Se podría decir que desde que el mundo es mundo el hombre ha visto constantes conspiraciones a su alrededor, conspiraciones y maquinaciones terrenales, y  hasta celestiales, si vamos al caso. En los años setenta, por ejemplo, estuvo muy de moda la teoría según la cual los norteamericanos nunca habían estado en la Luna y las imágenes que se transmitieron por televisión habían sido tomadas en el desierto de Arizona. Otro tanto sucedió con la muerte de ciertos personajes, como Elvis o  Marilyn, el 11-S o el dominio mundial de los illuminatis. Desde la antigüedad es común atribuir a las intrigas de otros –sean de aquí o de allá– nuestra fortuna o la simple marcha de los asuntos humanos. Para los antiguos griegos y romanos, aparte de las constantes componendas de sus semejantes, existían toda suerte de augurios procedentes del más allá que presagiaban el porvenir, lo que los impulsaba a realizar verdaderas hecatombes en busca del beneficio de los dioses. Los atenienses creían, por ejemplo, que eran las Moiras las que tejían el destino de los hombres: Cloto hilaba la hebra de vida con una rueca, Láquesis medía el hilo de la vida y Átropos era quien le ponía fin.

Tal vez todo ello sea parte de lo que los psicólogos llaman Locus de control externo o, lo que es lo mismo, la percepción que poseemos de que todo los que nos ocurre no depende de nosotros y es resultado del azar o la decisión de otros, una actitud bastante premoderna a la cual se rebelaron renacentistas como Giordano Bruno, Pico della Mirandola o Tommaso Campanella al situar al hombre en el centro de la creación, provisto de entendimiento y muy por encima de los otros animales. Como llegó a sostener Sartre, la libertad es responsabilidad total en soledad absoluta. Pero como también nos dejó dicho Turguenev en su obra Humo, “las costumbres del servilismo se han arraigado demasiado hondo en nosotros. En todo y en todas partes necesitamos siempre  un amo; ese amo suele ser la mayor parte de las veces un ser vivo, pero a veces también cierta tendencia”.

Desde este mismo punto de vista podríamos analizar, como lo hace Kenneth Minogue en su texto La teoría pura de la ideología, la obra de K. Marx para llegar a la conclusión, como sugiere este autor, que una de las teorías más premodernas y logradas en ese sentido sea el materialismo histórico, aquello de que la historia es una constante lucha que irremediablemente nos conducirá a la eliminación de las clases sociales, la propiedad privada, el Estado y la misma política. Si no hay algo aquí más conspirativo y dependiente de fuerzas externas (en este caso, la historia) que baje Dios y lo vea.

§ Datos extraídos:
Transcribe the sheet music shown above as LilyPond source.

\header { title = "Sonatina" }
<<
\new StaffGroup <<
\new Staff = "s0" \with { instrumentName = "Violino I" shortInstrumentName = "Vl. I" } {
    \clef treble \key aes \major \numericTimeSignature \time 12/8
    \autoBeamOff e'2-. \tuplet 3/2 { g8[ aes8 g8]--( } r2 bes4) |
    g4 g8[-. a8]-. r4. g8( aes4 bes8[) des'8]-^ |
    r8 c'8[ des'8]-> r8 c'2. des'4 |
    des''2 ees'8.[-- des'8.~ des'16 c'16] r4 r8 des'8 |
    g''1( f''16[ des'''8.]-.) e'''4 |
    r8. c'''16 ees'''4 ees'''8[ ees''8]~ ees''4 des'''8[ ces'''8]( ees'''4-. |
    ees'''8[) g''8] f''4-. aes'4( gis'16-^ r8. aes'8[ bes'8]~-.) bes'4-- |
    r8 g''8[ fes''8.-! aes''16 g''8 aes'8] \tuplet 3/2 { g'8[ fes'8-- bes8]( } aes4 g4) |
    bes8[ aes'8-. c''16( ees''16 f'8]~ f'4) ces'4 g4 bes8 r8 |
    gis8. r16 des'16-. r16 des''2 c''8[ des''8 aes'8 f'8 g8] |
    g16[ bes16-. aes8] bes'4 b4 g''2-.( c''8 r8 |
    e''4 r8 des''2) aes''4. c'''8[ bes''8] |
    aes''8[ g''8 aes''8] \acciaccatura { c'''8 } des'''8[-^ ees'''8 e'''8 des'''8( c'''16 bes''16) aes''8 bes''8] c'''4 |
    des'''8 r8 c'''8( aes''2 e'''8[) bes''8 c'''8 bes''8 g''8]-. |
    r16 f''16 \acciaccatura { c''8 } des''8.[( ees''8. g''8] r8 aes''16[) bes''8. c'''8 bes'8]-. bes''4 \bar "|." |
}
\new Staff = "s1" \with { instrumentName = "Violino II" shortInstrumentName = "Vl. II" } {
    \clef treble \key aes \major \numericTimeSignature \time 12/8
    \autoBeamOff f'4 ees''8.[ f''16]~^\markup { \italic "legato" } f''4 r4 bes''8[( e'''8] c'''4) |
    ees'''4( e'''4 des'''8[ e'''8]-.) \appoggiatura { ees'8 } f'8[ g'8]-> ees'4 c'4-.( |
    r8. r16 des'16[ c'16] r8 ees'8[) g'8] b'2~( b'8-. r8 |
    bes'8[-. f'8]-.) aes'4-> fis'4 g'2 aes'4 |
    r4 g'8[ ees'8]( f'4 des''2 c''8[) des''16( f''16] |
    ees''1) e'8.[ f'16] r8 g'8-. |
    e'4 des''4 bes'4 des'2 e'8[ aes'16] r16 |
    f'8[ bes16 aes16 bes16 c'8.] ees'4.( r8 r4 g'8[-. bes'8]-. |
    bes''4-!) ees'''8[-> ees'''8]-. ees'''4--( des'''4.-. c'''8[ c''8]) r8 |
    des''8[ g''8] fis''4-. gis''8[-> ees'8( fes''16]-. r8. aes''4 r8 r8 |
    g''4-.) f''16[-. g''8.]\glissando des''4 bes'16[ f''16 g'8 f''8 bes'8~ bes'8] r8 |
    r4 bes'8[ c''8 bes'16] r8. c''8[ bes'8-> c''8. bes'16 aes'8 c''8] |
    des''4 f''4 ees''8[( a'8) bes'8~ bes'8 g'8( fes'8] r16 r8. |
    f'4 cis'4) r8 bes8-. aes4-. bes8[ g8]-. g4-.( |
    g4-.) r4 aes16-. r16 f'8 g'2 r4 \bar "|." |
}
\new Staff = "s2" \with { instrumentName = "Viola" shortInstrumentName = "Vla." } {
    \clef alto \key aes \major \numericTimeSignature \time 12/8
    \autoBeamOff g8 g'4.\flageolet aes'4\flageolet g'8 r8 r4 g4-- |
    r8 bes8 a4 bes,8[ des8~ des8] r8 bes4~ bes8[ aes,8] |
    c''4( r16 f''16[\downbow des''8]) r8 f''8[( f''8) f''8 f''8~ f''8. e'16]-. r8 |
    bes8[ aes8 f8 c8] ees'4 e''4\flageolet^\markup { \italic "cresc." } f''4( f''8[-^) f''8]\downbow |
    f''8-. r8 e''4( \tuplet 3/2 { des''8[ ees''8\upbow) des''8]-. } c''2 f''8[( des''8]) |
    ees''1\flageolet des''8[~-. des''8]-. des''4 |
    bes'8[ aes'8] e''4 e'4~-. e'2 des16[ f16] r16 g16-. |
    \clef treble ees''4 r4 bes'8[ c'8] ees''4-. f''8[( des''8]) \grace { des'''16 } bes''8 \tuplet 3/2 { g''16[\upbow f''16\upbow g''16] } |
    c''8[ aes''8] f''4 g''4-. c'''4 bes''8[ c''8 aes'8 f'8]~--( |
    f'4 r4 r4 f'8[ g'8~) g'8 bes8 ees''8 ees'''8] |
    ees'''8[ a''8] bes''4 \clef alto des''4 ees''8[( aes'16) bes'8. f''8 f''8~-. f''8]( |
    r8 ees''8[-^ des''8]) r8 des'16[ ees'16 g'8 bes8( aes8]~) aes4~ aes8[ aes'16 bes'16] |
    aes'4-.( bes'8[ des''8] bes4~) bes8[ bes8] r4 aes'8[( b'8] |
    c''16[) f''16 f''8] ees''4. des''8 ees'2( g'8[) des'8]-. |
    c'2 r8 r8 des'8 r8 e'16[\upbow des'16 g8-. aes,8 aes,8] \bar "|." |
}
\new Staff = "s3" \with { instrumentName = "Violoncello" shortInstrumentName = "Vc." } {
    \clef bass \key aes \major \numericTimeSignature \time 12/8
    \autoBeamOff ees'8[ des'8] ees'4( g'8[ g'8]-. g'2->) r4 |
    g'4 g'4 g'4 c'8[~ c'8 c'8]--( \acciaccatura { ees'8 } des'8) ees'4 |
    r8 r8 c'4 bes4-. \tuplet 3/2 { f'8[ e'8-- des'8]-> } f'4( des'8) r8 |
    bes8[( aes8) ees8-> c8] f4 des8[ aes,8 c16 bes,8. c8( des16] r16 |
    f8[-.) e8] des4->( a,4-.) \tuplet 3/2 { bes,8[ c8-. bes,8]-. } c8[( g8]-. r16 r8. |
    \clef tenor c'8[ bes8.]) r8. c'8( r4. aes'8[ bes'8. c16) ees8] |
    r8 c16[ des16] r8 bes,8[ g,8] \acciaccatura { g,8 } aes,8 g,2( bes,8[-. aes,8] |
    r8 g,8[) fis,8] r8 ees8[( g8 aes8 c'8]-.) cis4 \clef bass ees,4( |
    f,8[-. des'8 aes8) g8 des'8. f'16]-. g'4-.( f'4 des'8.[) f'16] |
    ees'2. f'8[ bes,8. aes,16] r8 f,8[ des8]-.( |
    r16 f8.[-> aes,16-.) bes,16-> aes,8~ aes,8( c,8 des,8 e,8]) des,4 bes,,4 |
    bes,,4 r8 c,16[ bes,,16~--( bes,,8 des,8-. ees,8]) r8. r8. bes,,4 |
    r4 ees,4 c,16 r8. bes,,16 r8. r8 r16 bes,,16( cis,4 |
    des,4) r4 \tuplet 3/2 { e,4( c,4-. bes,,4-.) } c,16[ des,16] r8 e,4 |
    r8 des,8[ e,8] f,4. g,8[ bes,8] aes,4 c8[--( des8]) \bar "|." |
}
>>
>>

§ Tu tarea:
Reproduce palabra por palabra el pasaje del texto de estudio que empieza con las palabras que contienen "Desde este mismo" y termina con "Dios y lo vea.". Las entradas constituyen un material aparte, independiente del texto de estudio.

§ Respuesta:
Desde este mismo punto de vista podríamos analizar, como lo hace Kenneth Minogue en su texto La teoría pura de la ideología, la obra de K. Marx para llegar a la conclusión, como sugiere este autor, que una de las teorías más premodernas y logradas en ese sentido sea el materialismo histórico, aquello de que la historia es una constante lucha que irremediablemente nos conducirá a la eliminación de las clases sociales, la propiedad privada, el Estado y la misma política. Si no hay algo aquí más conspirativo y dependiente de fuerzas externas (en este caso, la historia) que baje Dios y lo vea.